I found myself reading parts of this book, shaking my head in wonderment at all that these women did and what was expected of them.
From the 1800s ...
"Monday night I would sort over the soiled clothing, fill up my tubs and set the white things to soak. While the family were eating breakfast, around six o'clock on Tuesday morning, I would set the wash water in two large galvanized iron wash-boilers on the stove to heat. By the time the dishes were cleared away and washed, the separator scoured, the beds made and the floors swept, and the table set for dinner, it would be nine 'o clock, and I would ready to start on the main business of the day - the washing."From the 1920s ...
From the 1950s ...
"You will want your husband to fall in love with you every day, as he will surely want you to fall in love with him. Of course, you can't always be dressed up but you can try to be always clean and neat, and you can welcome him always with a smile that comes so easy now."
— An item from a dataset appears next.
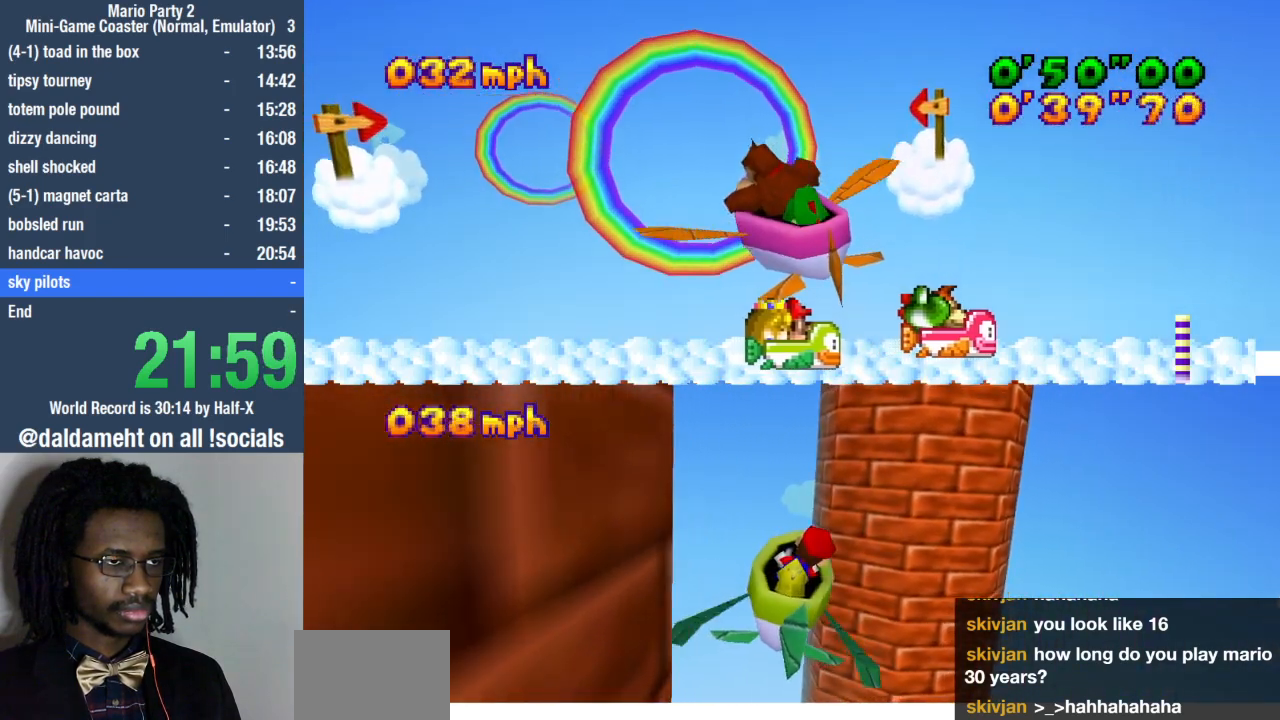
{"dt_ms": 500, "buttons": [], "left_stick": "center", "right_stick": "center", "events": [[33, "left_stick", "center"]]}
"A woman was urged to feed her man properly, keep a clean house for him, ask a bout his day but never complain about hers, keep the children from bothering hm when he was tired, make the very best of his paycheque, and always be cheerful and ready for whatever he suggested."
I would have been a lousy housewife in those years ... just ask Gord about the first (and last!) time he asked me to sew a button on a shirt for him or iron.